QUESTION: All right, last one. Ambassador or Special Envoy Feltman was just – was there just yesterday and met with both Hamdok and Burhan. Should we take it from the fact that this happened even after he was there urging calming of the situation and reconciliation that his advice at least to Burhan was not heeded and – or was he given a heads-up that they were going to go ahead and do this regardless of the message they were getting from the U.S.?
MR PRICE: To be clear, we were not given any heads-up about this. Clearly an action like this is something that the United States would and now does oppose and condemns in the strongest possible terms. As you know, Ambassador Feltman has regularly traveled to the region. He has consistently engaged with the prime minister, with other actors in the Sudanese political system. His recent trip there was in furtherance of that.
QUESTION: A couple of practical questions on Sudan. Does the United States have an idea on the whereabouts of Prime Minister Hamdok?
MR PRICE: We have not been in touch with the prime minister. We have not been in touch.
QUESTION: Can you verify the casualty numbers that’s been out there?

Study questions:
1: Print the part of the briefing transcript between "QUESTION: A couple" and "been out there?", inclusive.
2: In one to three sentences, explain what purpose Ambassador Feltman's recent trip to Sudan served, according to the briefing transcript.
The material that comes next has no connection to the briefing transcript.

Supplied data:
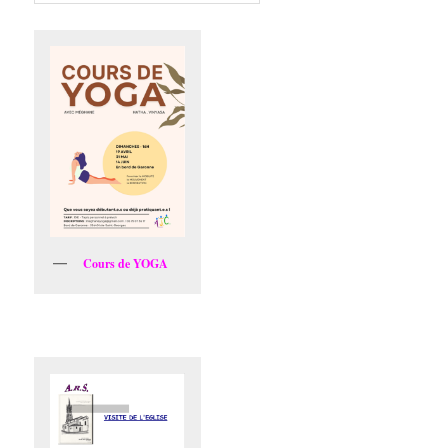
Cours de YOGA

Answers to this exercise:
1:
QUESTION: A couple of practical questions on Sudan. Does the United States have an idea on the whereabouts of Prime Minister Hamdok?
MR PRICE: We have not been in touch with the prime minister. We have not been in touch.
QUESTION: Can you verify the casualty numbers that’s been out there?

2: The trip furthered Feltman's ongoing work in the region. He has regularly traveled there and has consistently engaged with the prime minister and other actors in the Sudanese political system.